O Calor do Inverno #4: A sopa é o agasalho da alma

Durante a estação mais fria do ano, série do Pioneiro irá apresentar 10 histórias para aquecer a alma.


Publicao em 16 de julho de 2016

Texto

Andrei Andrade

andrei.andrade@pioneiro.com

Imagens

Porthus Junior

porthus.junior@pioneiro.com

Infografia

Guilherme Ferrari

O Calor do Inverno #4:

A sopa é o agasalho da alma

Enquanto o prato de sopa numa noite fria não se faz um direito universal garantido, a cada vez que o outono cede lugar ao inverno no Hemisfério Sul pelotões de um exército do bem saem a percorrer as ruas da cidade para estender uma porção àqueles a quem a vida negou quase tudo: teto, família, emprego, consideração.

Na casa do bairro Cruzeiro, em Caxias do Sul, onde um desses esquadrões intitulado Anjos Voluntários recrutou um senhor chamado Geraldo Vergani, seu fogão e suas duas panelas de 50 litros, o ritual da sopa beneficente começa por volta das 22h, sempre às terças, quintas e domingos. Por uma rápida associação de fatores, o prato de sopa, quando se trata de ajudar a um desvalido, é a primeira lembrança: se o que mais aflige é fome e o frio, que se ofereça então um alimento que nutra e esquente, e que também seja barato e prático de preparar. A sopa é o agasalho da alma.

Enquanto o tomate e a cebola fritam no óleo, o grupo de cinco ou seis voluntários pica a batata, a cenoura, o chuchu e a moranga que irão se misturar ao caldo. Quando a sopa está pronta, seu Geraldo vira sobre ela a panela de massa ou de arroz. Às 23h30min, a sopa está pronta para ser distribuída junto de alguma fruta para a sobremesa e das caixinhas de leite cuidadosamente higienizadas, que servirão de recipientes.



O Calor do Inverno #4: A sopa é o agasalho da alma

Embora a maioria dos beneficiados seja de pessoas que romperam com a família por conta do abuso de drogas, para a trupe da sopa só importam três coisas: todos têm frio, todos têm fome, todos são vítimas.

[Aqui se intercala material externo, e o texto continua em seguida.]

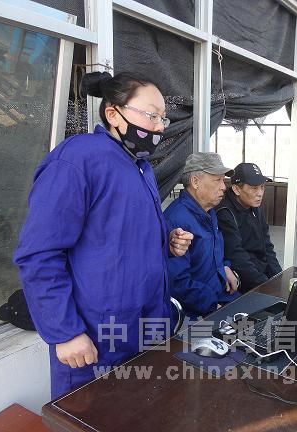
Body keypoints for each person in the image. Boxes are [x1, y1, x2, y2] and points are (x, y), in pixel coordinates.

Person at [14, 71, 193, 398]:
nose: (159, 127)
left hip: (147, 325)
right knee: (93, 413)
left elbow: (119, 234)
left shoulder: (140, 166)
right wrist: (66, 332)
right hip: (97, 337)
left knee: (145, 409)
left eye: (163, 118)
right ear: (113, 113)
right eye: (151, 115)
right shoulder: (77, 159)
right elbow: (39, 254)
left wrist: (167, 241)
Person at [164, 153, 240, 320]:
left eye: (223, 180)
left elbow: (213, 252)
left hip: (220, 294)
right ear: (195, 182)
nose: (223, 187)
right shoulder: (176, 221)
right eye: (217, 180)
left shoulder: (208, 211)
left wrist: (224, 267)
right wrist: (212, 305)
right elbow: (178, 282)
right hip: (196, 312)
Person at [217, 163, 282, 293]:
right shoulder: (225, 212)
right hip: (243, 280)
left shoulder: (255, 206)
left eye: (262, 187)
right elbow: (236, 256)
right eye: (254, 188)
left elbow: (267, 247)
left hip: (262, 271)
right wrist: (266, 286)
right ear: (236, 189)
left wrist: (279, 278)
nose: (260, 193)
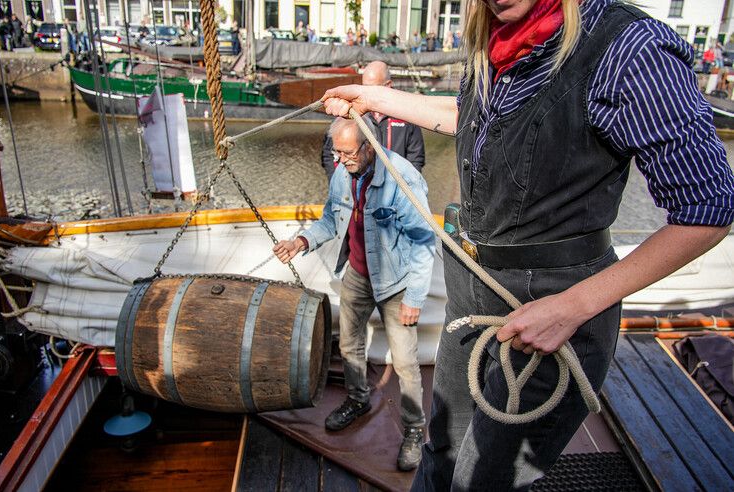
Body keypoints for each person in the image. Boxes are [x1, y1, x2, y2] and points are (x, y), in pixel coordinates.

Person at [321, 0, 734, 490]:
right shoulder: (492, 40)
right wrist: (378, 101)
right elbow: (475, 119)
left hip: (553, 306)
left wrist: (572, 307)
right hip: (472, 292)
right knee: (442, 450)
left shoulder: (629, 49)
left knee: (481, 479)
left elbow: (709, 210)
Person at [273, 117, 435, 472]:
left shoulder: (403, 178)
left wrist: (415, 298)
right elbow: (331, 219)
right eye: (336, 151)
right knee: (348, 343)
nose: (339, 159)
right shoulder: (342, 172)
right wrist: (301, 241)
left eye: (346, 152)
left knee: (406, 363)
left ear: (368, 146)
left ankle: (413, 429)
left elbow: (425, 242)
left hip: (397, 283)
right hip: (359, 273)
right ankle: (358, 398)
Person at [321, 61, 425, 180]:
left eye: (372, 88)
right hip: (357, 188)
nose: (366, 93)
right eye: (364, 87)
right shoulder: (352, 113)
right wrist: (337, 181)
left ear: (388, 85)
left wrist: (408, 185)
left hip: (393, 188)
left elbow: (416, 158)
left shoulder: (405, 116)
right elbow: (329, 154)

Em um Polo preto e com vidros escurecidos, a distribuição se concentra na Avenida Júlio de Castilhos. Quem está na rua não ganha apenas a sopa, mas também um aperto de mão, um abraço e um sorriso. É como houvesse um aviso de que a sopa não pode ser entregue separadamente. O voluntário Eumar Alves explica que o grupo não faz qualquer distinção. Qualquer um merece ser alimentado. Travestis que fazem ponto nas esquinas, por exemplo, são beneficiadas cativas. A sopa, diz uma delas, contém calor, carinho e amor. Usuários de crack também recebem sua porção. O único pedido é que não estejam fumando no momento de receber a porção. Eumar conta que até um homem que recentemente o assaltou em uma parada de ônibus, alguns dias depois também foi convidado a se servir enquanto assistia à entrega. Sem jeito, aceitou. Trata-se de um exercício bastante duro nos primeiros dias, de quebra de preconceitos de ambos os lados.

Alguns habitantes da rua são vítimas recentes da crise econômica, que perderam o emprego e acumularam dividas até ser despejados. Um deles, que se abriga sob uma marquise da Júlio, conta que desde novembro não arruma um bico sequer. Ele não bebe, nem usa drogas, e lamenta que aos olhos da sociedade seja tão descartável na rua quanto foi para o mercado de trabalho. Embora a maioria dos beneficiados seja de pessoas que romperam com a família por conta do abuso de drogas, para a trupe da sopa só importam três coisas: todos têm frio, todos têm fome, todos são vítimas. Não apenas de uma sociedade que queima mendigos, mas também do preconceito daqueles que negam aos voluntários fixar um cartaz com pedido de doações no comércio.

Além da Júlio, o grupo passa pelos arredores do Pronto-Atendimento 24 Horas, além das escadarias e o viaduto do bairro Euzébio Beltrão de Queiroz, quando cerca de 15 habitantes do local recebem a rapa da panela, já por volta de 1h da madrugada. A cada noite, são cerca de 50 litros distribuídos. No dia seguinte, cada voluntário acorda cedo para tocar o seu cotidiano. Cansaço? Nenhum. Tem a ver com a razão que o faz destinar uma fração do próprio tempo a diminuir a dor do próximo. A sopa não dá energia apenas a quem a ingere. Ela fortalece muito mais a quem a oferece.